Thursday, March 20, 2008


The talk of surveillance is essentially the concept of the public and private window, and that ultimately leads us back to the control and freedom argument. I know we have gone over this all in our readings and through lectures, but I want to reason it out myself.

The difference of a webcam to our normal concepts of windows is that they are one-sided. Example: before we talked about how giving information online granted the user more access but additionally put them out in the open. This is not the same with webcams. When someone puts themselves on a webcam, they are offering total exposure in exchange for nothing of material value. But since webcams are like windows, and based on the previous concepts we have discussed, I believe that control/freedom goes two ways. Not only do people gain freedom with the consequence being a loss of privacy, people inadvertently gain freedom when they knowingly give up privacy. I know this sounds redundant, but maybe I can illustrate it as publicy leads to freedom and freedom leads to publicity depending on what one is consciously affecting. Therefore, though a webcam does not offer material gain, SOMETHING must be gained. To my knowledge, the only thing it could be is something psychological. Maybe the idea of self-promotion or fame makes people do it. Or maybe it's the idea of freedom itself.

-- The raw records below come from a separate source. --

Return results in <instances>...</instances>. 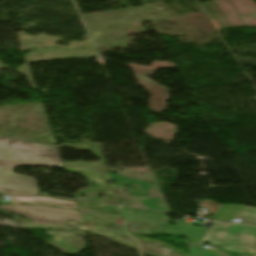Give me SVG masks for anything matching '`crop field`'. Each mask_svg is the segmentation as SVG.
Listing matches in <instances>:
<instances>
[{
    "mask_svg": "<svg viewBox=\"0 0 256 256\" xmlns=\"http://www.w3.org/2000/svg\"><path fill=\"white\" fill-rule=\"evenodd\" d=\"M127 221L146 224L151 234H179V231L169 225L170 219L163 214L141 212L126 207L123 208Z\"/></svg>",
    "mask_w": 256,
    "mask_h": 256,
    "instance_id": "crop-field-4",
    "label": "crop field"
},
{
    "mask_svg": "<svg viewBox=\"0 0 256 256\" xmlns=\"http://www.w3.org/2000/svg\"><path fill=\"white\" fill-rule=\"evenodd\" d=\"M0 209L29 218L37 225L67 223V219L83 222L80 212L75 210L56 209L36 205H6Z\"/></svg>",
    "mask_w": 256,
    "mask_h": 256,
    "instance_id": "crop-field-3",
    "label": "crop field"
},
{
    "mask_svg": "<svg viewBox=\"0 0 256 256\" xmlns=\"http://www.w3.org/2000/svg\"><path fill=\"white\" fill-rule=\"evenodd\" d=\"M14 203H39V204L55 205V206H62V207H68V208H77L75 202L64 201L56 198L12 197L10 204H14Z\"/></svg>",
    "mask_w": 256,
    "mask_h": 256,
    "instance_id": "crop-field-7",
    "label": "crop field"
},
{
    "mask_svg": "<svg viewBox=\"0 0 256 256\" xmlns=\"http://www.w3.org/2000/svg\"><path fill=\"white\" fill-rule=\"evenodd\" d=\"M110 175L114 184L118 186L124 185L127 187L126 191L128 192L129 195H134L136 197L149 196L147 192V185L145 182L122 177V176H117L113 174H110ZM142 201L145 202L146 207L149 209L165 211L160 199L150 198Z\"/></svg>",
    "mask_w": 256,
    "mask_h": 256,
    "instance_id": "crop-field-5",
    "label": "crop field"
},
{
    "mask_svg": "<svg viewBox=\"0 0 256 256\" xmlns=\"http://www.w3.org/2000/svg\"><path fill=\"white\" fill-rule=\"evenodd\" d=\"M200 242L216 244L245 254H256V226L216 222L207 229Z\"/></svg>",
    "mask_w": 256,
    "mask_h": 256,
    "instance_id": "crop-field-2",
    "label": "crop field"
},
{
    "mask_svg": "<svg viewBox=\"0 0 256 256\" xmlns=\"http://www.w3.org/2000/svg\"><path fill=\"white\" fill-rule=\"evenodd\" d=\"M17 166L63 167L54 147L0 136V193L38 195L35 179L12 172Z\"/></svg>",
    "mask_w": 256,
    "mask_h": 256,
    "instance_id": "crop-field-1",
    "label": "crop field"
},
{
    "mask_svg": "<svg viewBox=\"0 0 256 256\" xmlns=\"http://www.w3.org/2000/svg\"><path fill=\"white\" fill-rule=\"evenodd\" d=\"M240 219L245 223L256 224V208L244 206L240 213L234 219Z\"/></svg>",
    "mask_w": 256,
    "mask_h": 256,
    "instance_id": "crop-field-8",
    "label": "crop field"
},
{
    "mask_svg": "<svg viewBox=\"0 0 256 256\" xmlns=\"http://www.w3.org/2000/svg\"><path fill=\"white\" fill-rule=\"evenodd\" d=\"M187 247V250L191 256H230L224 250L211 246L209 249H205L202 243L194 242V241H184Z\"/></svg>",
    "mask_w": 256,
    "mask_h": 256,
    "instance_id": "crop-field-6",
    "label": "crop field"
}]
</instances>
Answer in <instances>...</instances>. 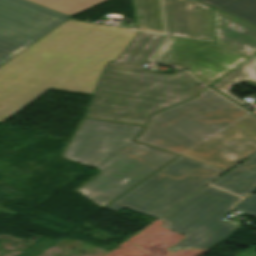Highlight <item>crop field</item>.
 <instances>
[{
    "instance_id": "obj_18",
    "label": "crop field",
    "mask_w": 256,
    "mask_h": 256,
    "mask_svg": "<svg viewBox=\"0 0 256 256\" xmlns=\"http://www.w3.org/2000/svg\"><path fill=\"white\" fill-rule=\"evenodd\" d=\"M211 88V87H210ZM212 90H214L213 88H211ZM214 91H216V90H214ZM217 92V91H216ZM217 93H219V92H217ZM220 94V93H219ZM220 95H222V94H220ZM223 96V95H222ZM225 97V96H224ZM225 98H227V97H225ZM228 99V98H227ZM228 100H230V99H228ZM231 101V100H230ZM233 102V101H232ZM233 103H235V102H233ZM236 104V103H235ZM236 105H238V104H236ZM238 106H240V105H238ZM241 107V106H240ZM241 108H243V107H241ZM244 110H246L245 108H243ZM246 111H248V110H246ZM249 112V111H248Z\"/></svg>"
},
{
    "instance_id": "obj_2",
    "label": "crop field",
    "mask_w": 256,
    "mask_h": 256,
    "mask_svg": "<svg viewBox=\"0 0 256 256\" xmlns=\"http://www.w3.org/2000/svg\"><path fill=\"white\" fill-rule=\"evenodd\" d=\"M164 38L138 32L118 59L105 66L85 116L146 126L152 114L197 96L203 89L190 74L173 76L142 67Z\"/></svg>"
},
{
    "instance_id": "obj_1",
    "label": "crop field",
    "mask_w": 256,
    "mask_h": 256,
    "mask_svg": "<svg viewBox=\"0 0 256 256\" xmlns=\"http://www.w3.org/2000/svg\"><path fill=\"white\" fill-rule=\"evenodd\" d=\"M136 33L65 21L0 67V122L51 88L90 94Z\"/></svg>"
},
{
    "instance_id": "obj_3",
    "label": "crop field",
    "mask_w": 256,
    "mask_h": 256,
    "mask_svg": "<svg viewBox=\"0 0 256 256\" xmlns=\"http://www.w3.org/2000/svg\"><path fill=\"white\" fill-rule=\"evenodd\" d=\"M143 129L84 117L61 157L99 174L74 191L102 208L178 157L133 141Z\"/></svg>"
},
{
    "instance_id": "obj_9",
    "label": "crop field",
    "mask_w": 256,
    "mask_h": 256,
    "mask_svg": "<svg viewBox=\"0 0 256 256\" xmlns=\"http://www.w3.org/2000/svg\"><path fill=\"white\" fill-rule=\"evenodd\" d=\"M256 150V118L246 115L182 156L228 170Z\"/></svg>"
},
{
    "instance_id": "obj_17",
    "label": "crop field",
    "mask_w": 256,
    "mask_h": 256,
    "mask_svg": "<svg viewBox=\"0 0 256 256\" xmlns=\"http://www.w3.org/2000/svg\"><path fill=\"white\" fill-rule=\"evenodd\" d=\"M234 208L238 210H242V212L252 217H256V194L247 197L240 203L236 204Z\"/></svg>"
},
{
    "instance_id": "obj_7",
    "label": "crop field",
    "mask_w": 256,
    "mask_h": 256,
    "mask_svg": "<svg viewBox=\"0 0 256 256\" xmlns=\"http://www.w3.org/2000/svg\"><path fill=\"white\" fill-rule=\"evenodd\" d=\"M68 18L25 0H0V66Z\"/></svg>"
},
{
    "instance_id": "obj_4",
    "label": "crop field",
    "mask_w": 256,
    "mask_h": 256,
    "mask_svg": "<svg viewBox=\"0 0 256 256\" xmlns=\"http://www.w3.org/2000/svg\"><path fill=\"white\" fill-rule=\"evenodd\" d=\"M244 114L207 89L196 99L154 115L136 141L180 154Z\"/></svg>"
},
{
    "instance_id": "obj_10",
    "label": "crop field",
    "mask_w": 256,
    "mask_h": 256,
    "mask_svg": "<svg viewBox=\"0 0 256 256\" xmlns=\"http://www.w3.org/2000/svg\"><path fill=\"white\" fill-rule=\"evenodd\" d=\"M169 35L213 42L210 7L195 0H163Z\"/></svg>"
},
{
    "instance_id": "obj_12",
    "label": "crop field",
    "mask_w": 256,
    "mask_h": 256,
    "mask_svg": "<svg viewBox=\"0 0 256 256\" xmlns=\"http://www.w3.org/2000/svg\"><path fill=\"white\" fill-rule=\"evenodd\" d=\"M212 185L240 197L256 190V153L217 179Z\"/></svg>"
},
{
    "instance_id": "obj_11",
    "label": "crop field",
    "mask_w": 256,
    "mask_h": 256,
    "mask_svg": "<svg viewBox=\"0 0 256 256\" xmlns=\"http://www.w3.org/2000/svg\"><path fill=\"white\" fill-rule=\"evenodd\" d=\"M216 44L246 55L256 53V27L211 7Z\"/></svg>"
},
{
    "instance_id": "obj_15",
    "label": "crop field",
    "mask_w": 256,
    "mask_h": 256,
    "mask_svg": "<svg viewBox=\"0 0 256 256\" xmlns=\"http://www.w3.org/2000/svg\"><path fill=\"white\" fill-rule=\"evenodd\" d=\"M227 12L241 20L256 25V0H199Z\"/></svg>"
},
{
    "instance_id": "obj_8",
    "label": "crop field",
    "mask_w": 256,
    "mask_h": 256,
    "mask_svg": "<svg viewBox=\"0 0 256 256\" xmlns=\"http://www.w3.org/2000/svg\"><path fill=\"white\" fill-rule=\"evenodd\" d=\"M247 58L214 43L169 36L152 59L167 66L174 63L210 86Z\"/></svg>"
},
{
    "instance_id": "obj_16",
    "label": "crop field",
    "mask_w": 256,
    "mask_h": 256,
    "mask_svg": "<svg viewBox=\"0 0 256 256\" xmlns=\"http://www.w3.org/2000/svg\"><path fill=\"white\" fill-rule=\"evenodd\" d=\"M55 11L73 16L106 0H28Z\"/></svg>"
},
{
    "instance_id": "obj_6",
    "label": "crop field",
    "mask_w": 256,
    "mask_h": 256,
    "mask_svg": "<svg viewBox=\"0 0 256 256\" xmlns=\"http://www.w3.org/2000/svg\"><path fill=\"white\" fill-rule=\"evenodd\" d=\"M238 200L240 198L205 186L158 218L166 222L161 226L185 236L167 250L211 248L218 244L235 229L221 219L230 213L231 205Z\"/></svg>"
},
{
    "instance_id": "obj_14",
    "label": "crop field",
    "mask_w": 256,
    "mask_h": 256,
    "mask_svg": "<svg viewBox=\"0 0 256 256\" xmlns=\"http://www.w3.org/2000/svg\"><path fill=\"white\" fill-rule=\"evenodd\" d=\"M242 82H245L256 88V56L251 58L249 61L244 63L242 66L237 68L235 71L230 73L228 76L223 78L212 87L244 105L246 104L245 102L230 93L231 87Z\"/></svg>"
},
{
    "instance_id": "obj_5",
    "label": "crop field",
    "mask_w": 256,
    "mask_h": 256,
    "mask_svg": "<svg viewBox=\"0 0 256 256\" xmlns=\"http://www.w3.org/2000/svg\"><path fill=\"white\" fill-rule=\"evenodd\" d=\"M224 170L179 156L106 207H123L158 218Z\"/></svg>"
},
{
    "instance_id": "obj_13",
    "label": "crop field",
    "mask_w": 256,
    "mask_h": 256,
    "mask_svg": "<svg viewBox=\"0 0 256 256\" xmlns=\"http://www.w3.org/2000/svg\"><path fill=\"white\" fill-rule=\"evenodd\" d=\"M136 27L144 31L164 33L160 0H133Z\"/></svg>"
},
{
    "instance_id": "obj_19",
    "label": "crop field",
    "mask_w": 256,
    "mask_h": 256,
    "mask_svg": "<svg viewBox=\"0 0 256 256\" xmlns=\"http://www.w3.org/2000/svg\"><path fill=\"white\" fill-rule=\"evenodd\" d=\"M252 114L256 115V111H255V112H253Z\"/></svg>"
}]
</instances>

Ultimately, I have realized that though surveillance often makes people think directly of control, surveillance is more about offering freedom. For every camera that exists, there is freedom gained by the people. The only thing controlling the person's habits is knowing that they are being watched. Politically, I do not think something such as anarchy can function. If a government must exist, I think that it should be considered that the only way for a government to have control and still offer the governed the most amount of freedom is to have more surveillance.